### Problem description
Each of the entries should be output exactly, with nothing left out.

*** Block opens ***

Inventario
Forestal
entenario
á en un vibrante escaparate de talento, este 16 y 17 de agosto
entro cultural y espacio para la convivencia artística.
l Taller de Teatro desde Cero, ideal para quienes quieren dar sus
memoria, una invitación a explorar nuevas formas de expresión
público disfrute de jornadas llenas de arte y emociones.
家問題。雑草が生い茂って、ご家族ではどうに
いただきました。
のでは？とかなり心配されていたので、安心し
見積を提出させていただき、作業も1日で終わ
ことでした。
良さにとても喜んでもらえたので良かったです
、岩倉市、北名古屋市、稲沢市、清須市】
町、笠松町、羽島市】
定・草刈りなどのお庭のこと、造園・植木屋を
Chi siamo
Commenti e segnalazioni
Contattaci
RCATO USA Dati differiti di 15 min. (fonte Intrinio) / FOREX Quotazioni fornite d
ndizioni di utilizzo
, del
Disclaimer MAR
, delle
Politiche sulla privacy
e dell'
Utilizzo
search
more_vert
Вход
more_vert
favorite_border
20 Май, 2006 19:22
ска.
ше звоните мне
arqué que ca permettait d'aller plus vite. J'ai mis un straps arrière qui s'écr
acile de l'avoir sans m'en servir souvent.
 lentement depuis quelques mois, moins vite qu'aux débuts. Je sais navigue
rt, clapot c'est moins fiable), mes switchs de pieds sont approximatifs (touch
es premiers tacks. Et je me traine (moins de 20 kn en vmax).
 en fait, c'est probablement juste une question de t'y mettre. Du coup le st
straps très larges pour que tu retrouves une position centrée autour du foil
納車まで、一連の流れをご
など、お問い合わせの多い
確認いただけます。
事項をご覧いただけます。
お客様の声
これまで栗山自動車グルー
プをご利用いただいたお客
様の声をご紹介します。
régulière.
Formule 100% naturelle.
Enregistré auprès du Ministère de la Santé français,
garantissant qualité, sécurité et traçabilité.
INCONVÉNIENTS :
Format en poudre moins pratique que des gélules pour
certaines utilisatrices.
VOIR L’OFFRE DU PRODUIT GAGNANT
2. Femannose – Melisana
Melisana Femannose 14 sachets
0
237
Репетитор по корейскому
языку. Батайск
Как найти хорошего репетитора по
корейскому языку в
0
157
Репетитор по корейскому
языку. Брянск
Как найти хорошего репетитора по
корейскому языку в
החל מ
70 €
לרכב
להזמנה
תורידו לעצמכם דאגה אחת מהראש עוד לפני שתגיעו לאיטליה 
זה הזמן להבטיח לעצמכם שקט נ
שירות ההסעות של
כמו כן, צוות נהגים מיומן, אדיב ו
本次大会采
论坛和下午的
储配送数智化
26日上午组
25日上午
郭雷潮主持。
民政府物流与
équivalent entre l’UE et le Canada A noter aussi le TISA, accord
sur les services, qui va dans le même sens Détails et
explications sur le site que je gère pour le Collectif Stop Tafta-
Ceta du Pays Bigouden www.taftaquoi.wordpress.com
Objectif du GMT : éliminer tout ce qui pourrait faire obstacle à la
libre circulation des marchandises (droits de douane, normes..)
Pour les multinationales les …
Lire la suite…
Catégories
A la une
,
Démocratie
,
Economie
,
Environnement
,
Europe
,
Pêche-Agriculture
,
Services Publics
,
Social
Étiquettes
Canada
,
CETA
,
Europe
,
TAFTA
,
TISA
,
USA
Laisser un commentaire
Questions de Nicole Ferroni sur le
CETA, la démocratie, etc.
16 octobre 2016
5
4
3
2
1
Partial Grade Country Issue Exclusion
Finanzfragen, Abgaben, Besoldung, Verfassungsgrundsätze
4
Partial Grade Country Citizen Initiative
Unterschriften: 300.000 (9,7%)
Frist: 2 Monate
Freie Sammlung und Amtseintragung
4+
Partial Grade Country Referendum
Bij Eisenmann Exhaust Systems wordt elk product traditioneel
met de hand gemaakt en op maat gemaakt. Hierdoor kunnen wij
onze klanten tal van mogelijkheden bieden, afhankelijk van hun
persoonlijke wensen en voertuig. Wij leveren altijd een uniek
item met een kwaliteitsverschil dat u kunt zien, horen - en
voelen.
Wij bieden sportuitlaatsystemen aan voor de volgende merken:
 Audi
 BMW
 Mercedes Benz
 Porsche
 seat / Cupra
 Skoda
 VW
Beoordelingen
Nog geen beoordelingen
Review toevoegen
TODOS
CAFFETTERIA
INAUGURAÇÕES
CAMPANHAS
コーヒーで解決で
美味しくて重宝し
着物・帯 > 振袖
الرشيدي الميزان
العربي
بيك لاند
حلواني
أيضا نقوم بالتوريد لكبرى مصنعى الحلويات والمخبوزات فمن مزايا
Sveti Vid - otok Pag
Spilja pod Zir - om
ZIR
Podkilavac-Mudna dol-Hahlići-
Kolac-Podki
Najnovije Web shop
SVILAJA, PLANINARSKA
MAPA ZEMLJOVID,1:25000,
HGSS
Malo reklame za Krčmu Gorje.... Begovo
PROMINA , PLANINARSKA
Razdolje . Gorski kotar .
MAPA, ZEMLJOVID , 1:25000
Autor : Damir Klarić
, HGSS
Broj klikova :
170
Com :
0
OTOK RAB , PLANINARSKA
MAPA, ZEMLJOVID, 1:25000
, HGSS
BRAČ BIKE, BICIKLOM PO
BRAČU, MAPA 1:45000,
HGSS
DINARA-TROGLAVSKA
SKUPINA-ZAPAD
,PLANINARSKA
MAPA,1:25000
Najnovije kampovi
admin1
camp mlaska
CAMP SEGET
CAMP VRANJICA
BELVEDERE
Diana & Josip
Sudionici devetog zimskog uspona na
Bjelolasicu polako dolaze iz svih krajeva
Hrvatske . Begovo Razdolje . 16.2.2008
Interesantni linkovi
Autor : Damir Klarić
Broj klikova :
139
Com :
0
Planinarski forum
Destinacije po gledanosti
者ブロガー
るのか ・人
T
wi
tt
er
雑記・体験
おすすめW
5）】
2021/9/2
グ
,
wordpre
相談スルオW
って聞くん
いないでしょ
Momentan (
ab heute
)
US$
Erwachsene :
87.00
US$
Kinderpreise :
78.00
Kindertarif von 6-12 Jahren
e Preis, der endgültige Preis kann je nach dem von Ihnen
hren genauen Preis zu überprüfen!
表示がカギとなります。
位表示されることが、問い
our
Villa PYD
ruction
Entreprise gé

*** Block closes ***

### Exercise output
Inventario
Forestal
entenario
á en un vibrante escaparate de talento, este 16 y 17 de agosto
entro cultural y espacio para la convivencia artística.
l Taller de Teatro desde Cero, ideal para quienes quieren dar sus
memoria, una invitación a explorar nuevas formas de expresión
público disfrute de jornadas llenas de arte y emociones.
家問題。雑草が生い茂って、ご家族ではどうに
いただきました。
のでは？とかなり心配されていたので、安心し
見積を提出させていただき、作業も1日で終わ
ことでした。
良さにとても喜んでもらえたので良かったです
、岩倉市、北名古屋市、稲沢市、清須市】
町、笠松町、羽島市】
定・草刈りなどのお庭のこと、造園・植木屋を
Chi siamo
Commenti e segnalazioni
Contattaci
RCATO USA Dati differiti di 15 min. (fonte Intrinio) / FOREX Quotazioni fornite d
ndizioni di utilizzo
, del
Disclaimer MAR
, delle
Politiche sulla privacy
e dell'
Utilizzo
search
more_vert
Вход
more_vert
favorite_border
20 Май, 2006 19:22
ска.
ше звоните мне
arqué que ca permettait d'aller plus vite. J'ai mis un straps arrière qui s'écr
acile de l'avoir sans m'en servir souvent.
 lentement depuis quelques mois, moins vite qu'aux débuts. Je sais navigue
rt, clapot c'est moins fiable), mes switchs de pieds sont approximatifs (touch
es premiers tacks. Et je me traine (moins de 20 kn en vmax).
 en fait, c'est probablement juste une question de t'y mettre. Du coup le st
straps très larges pour que tu retrouves une position centrée autour du foil
納車まで、一連の流れをご
など、お問い合わせの多い
確認いただけます。
事項をご覧いただけます。
お客様の声
これまで栗山自動車グルー
プをご利用いただいたお客
様の声をご紹介します。
régulière.
Formule 100% naturelle.
Enregistré auprès du Ministère de la Santé français,
garantissant qualité, sécurité et traçabilité.
INCONVÉNIENTS :
Format en poudre moins pratique que des gélules pour
certaines utilisatrices.
VOIR L’OFFRE DU PRODUIT GAGNANT
2. Femannose – Melisana
Melisana Femannose 14 sachets
0
237
Репетитор по корейскому
языку. Батайск
Как найти хорошего репетитора по
корейскому языку в
0
157
Репетитор по корейскому
языку. Брянск
Как найти хорошего репетитора по
корейскому языку в
החל מ
70 €
לרכב
להזמנה
תורידו לעצמכם דאגה אחת מהראש עוד לפני שתגיעו לאיטליה 
זה הזמן להבטיח לעצמכם שקט נ
שירות ההסעות של
כמו כן, צוות נהגים מיומן, אדיב ו
本次大会采
论坛和下午的
储配送数智化
26日上午组
25日上午
郭雷潮主持。
民政府物流与
équivalent entre l’UE et le Canada A noter aussi le TISA, accord
sur les services, qui va dans le même sens Détails et
explications sur le site que je gère pour le Collectif Stop Tafta-
Ceta du Pays Bigouden www.taftaquoi.wordpress.com
Objectif du GMT : éliminer tout ce qui pourrait faire obstacle à la
libre circulation des marchandises (droits de douane, normes..)
Pour les multinationales les …
Lire la suite…
Catégories
A la une
,
Démocratie
,
Economie
,
Environnement
,
Europe
,
Pêche-Agriculture
,
Services Publics
,
Social
Étiquettes
Canada
,
CETA
,
Europe
,
TAFTA
,
TISA
,
USA
Laisser un commentaire
Questions de Nicole Ferroni sur le
CETA, la démocratie, etc.
16 octobre 2016
5
4
3
2
1
Partial Grade Country Issue Exclusion
Finanzfragen, Abgaben, Besoldung, Verfassungsgrundsätze
4
Partial Grade Country Citizen Initiative
Unterschriften: 300.000 (9,7%)
Frist: 2 Monate
Freie Sammlung und Amtseintragung
4+
Partial Grade Country Referendum
Bij Eisenmann Exhaust Systems wordt elk product traditioneel
met de hand gemaakt en op maat gemaakt. Hierdoor kunnen wij
onze klanten tal van mogelijkheden bieden, afhankelijk van hun
persoonlijke wensen en voertuig. Wij leveren altijd een uniek
item met een kwaliteitsverschil dat u kunt zien, horen - en
voelen.
Wij bieden sportuitlaatsystemen aan voor de volgende merken:
 Audi
 BMW
 Mercedes Benz
 Porsche
 seat / Cupra
 Skoda
 VW
Beoordelingen
Nog geen beoordelingen
Review toevoegen
TODOS
CAFFETTERIA
INAUGURAÇÕES
CAMPANHAS
コーヒーで解決で
美味しくて重宝し
着物・帯 > 振袖
الرشيدي الميزان
العربي
بيك لاند
حلواني
أيضا نقوم بالتوريد لكبرى مصنعى الحلويات والمخبوزات فمن مزايا
Sveti Vid - otok Pag
Spilja pod Zir - om
ZIR
Podkilavac-Mudna dol-Hahlići-
Kolac-Podki
Najnovije Web shop
SVILAJA, PLANINARSKA
MAPA ZEMLJOVID,1:25000,
HGSS
Malo reklame za Krčmu Gorje.... Begovo
PROMINA , PLANINARSKA
Razdolje . Gorski kotar .
MAPA, ZEMLJOVID , 1:25000
Autor : Damir Klarić
, HGSS
Broj klikova :
170
Com :
0
OTOK RAB , PLANINARSKA
MAPA, ZEMLJOVID, 1:25000
, HGSS
BRAČ BIKE, BICIKLOM PO
BRAČU, MAPA 1:45000,
HGSS
DINARA-TROGLAVSKA
SKUPINA-ZAPAD
,PLANINARSKA
MAPA,1:25000
Najnovije kampovi
admin1
camp mlaska
CAMP SEGET
CAMP VRANJICA
BELVEDERE
Diana & Josip
Sudionici devetog zimskog uspona na
Bjelolasicu polako dolaze iz svih krajeva
Hrvatske . Begovo Razdolje . 16.2.2008
Interesantni linkovi
Autor : Damir Klarić
Broj klikova :
139
Com :
0
Planinarski forum
Destinacije po gledanosti
者ブロガー
るのか ・人
T
wi
tt
er
雑記・体験
おすすめW
5）】
2021/9/2
グ
,
wordpre
相談スルオW
って聞くん
いないでしょ
Momentan (
ab heute
)
US$
Erwachsene :
87.00
US$
Kinderpreise :
78.00
Kindertarif von 6-12 Jahren
e Preis, der endgültige Preis kann je nach dem von Ihnen
hren genauen Preis zu überprüfen!
表示がカギとなります。
位表示されることが、問い
our
Villa PYD
ruction
Entreprise gé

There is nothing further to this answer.